The OS class with the highest score is reported as a match, but only if the novelty is below 15. Also, if the two highest OS classes have scores that differ by less than 10%, the classification is considered ambiguous and not a successful match. Sample logistic and novelty scores from a run against Mac OS X 10.6.8 are shown in Table 8.9, “OS guesses against Mac OS X”.

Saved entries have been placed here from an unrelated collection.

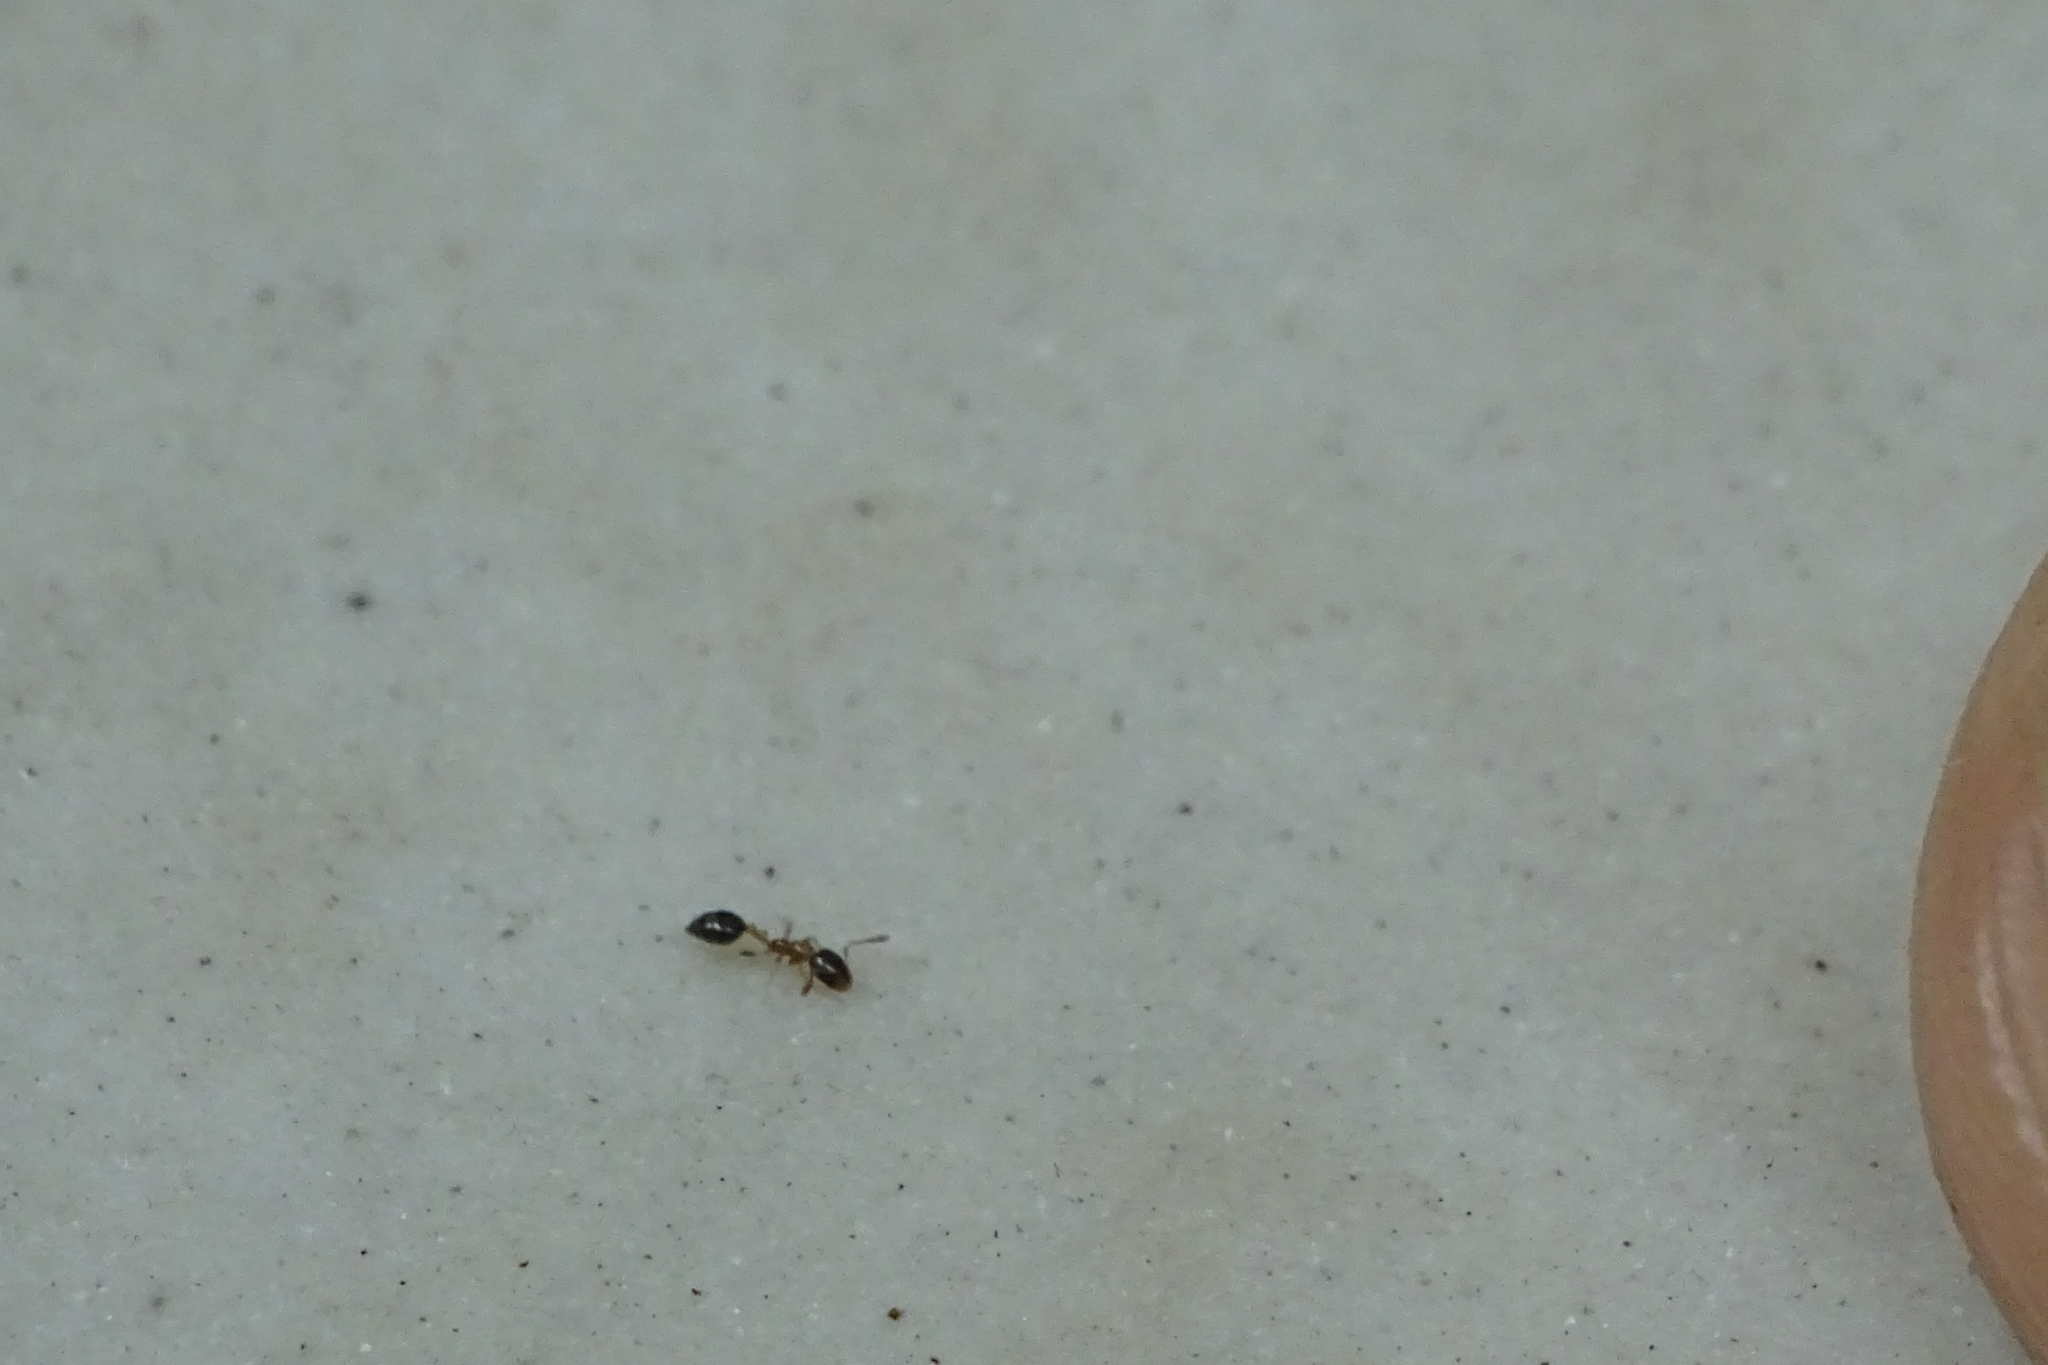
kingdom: Animalia
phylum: Arthropoda
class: Insecta
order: Hymenoptera
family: Formicidae
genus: Monomorium
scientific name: Monomorium floricola
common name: Bicolored trailing ant
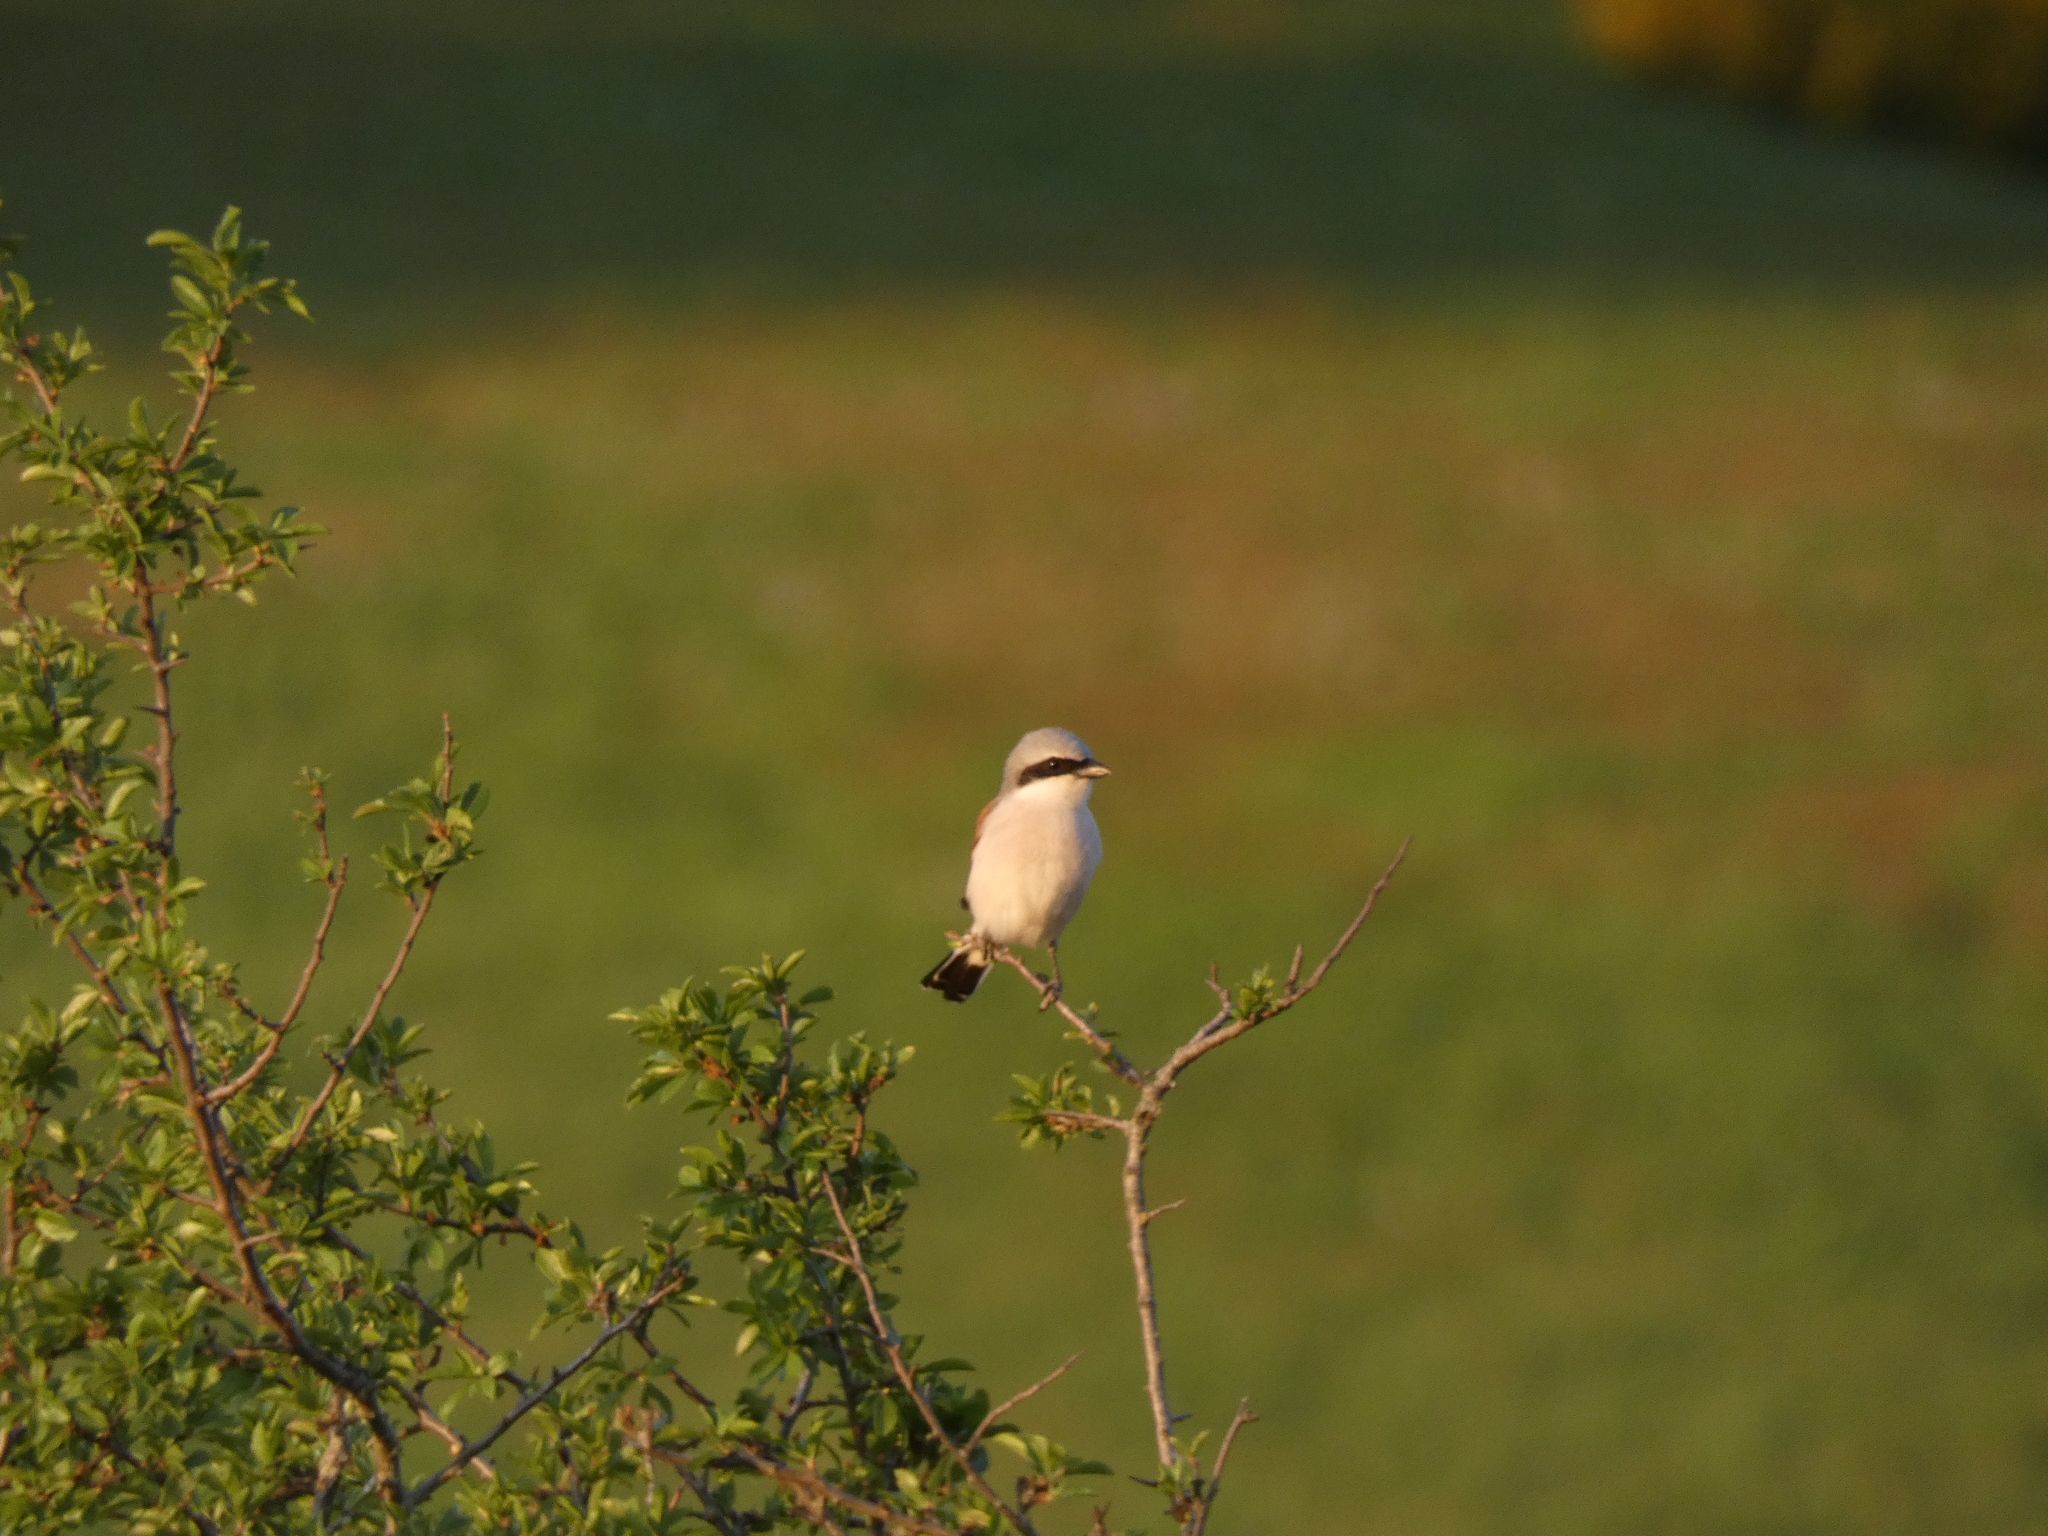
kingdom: Animalia
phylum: Chordata
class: Aves
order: Passeriformes
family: Laniidae
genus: Lanius
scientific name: Lanius collurio
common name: Red-backed shrike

Score | Novelty | OS class |
---|---|---|
61.05% | 1.00 | Apple Mac OS X 10.6.8 - 10.7.0 (Snow Leopard - Lion) (Darwin 10.8.0 - 11.0.0) |
10.08% | 18.04 | Apple Mac OS X 10.7 (Lion) (Darwin 11.1.0) |
9.97% | 24.06 | Apple Mac OS X 10.6.8 (Snow Leopard) (Darwin 10.8.0) |
e) | ||
9.43% | 19.26 | Apple Mac OS X 10.7.2 (Lion) (Darwin 11.2.0) |
5.99% | 23.63 | Apple Mac OS X 10.4.11 (Tiger) (Darwin 8.11.1) |
2.28% | 34.67 | Apple iPhone mobile phone (iOS 4.2.1) |
2.19% | 35.07 | Apple Mac OS X 10.4.7 (Panther) (Apple TV 3.0.2) |
2.19% | 57.63 | HP ProCurve 2520G switch |
2.04% | 37.03 | Apple Mac OS X 10.6.8 (Snow Leopard) (Darwin 10.8.0) |
2.03% | 68.55 | Apple Mac OS X 10.6.8 (Snow Leopard) (Darwin 10.8.0) |
0.59% | 79.61 | FreeBSD 6.1-RELEASE |
There isn't a separate data file containing the IPv6 OS database as
there is with IPv4. The database is stored in C++ source code file
FPModel.cc
. This file contains scaling constants
(used to put feature values roughly into the range [0, 1]), and
the boundary vectors described above.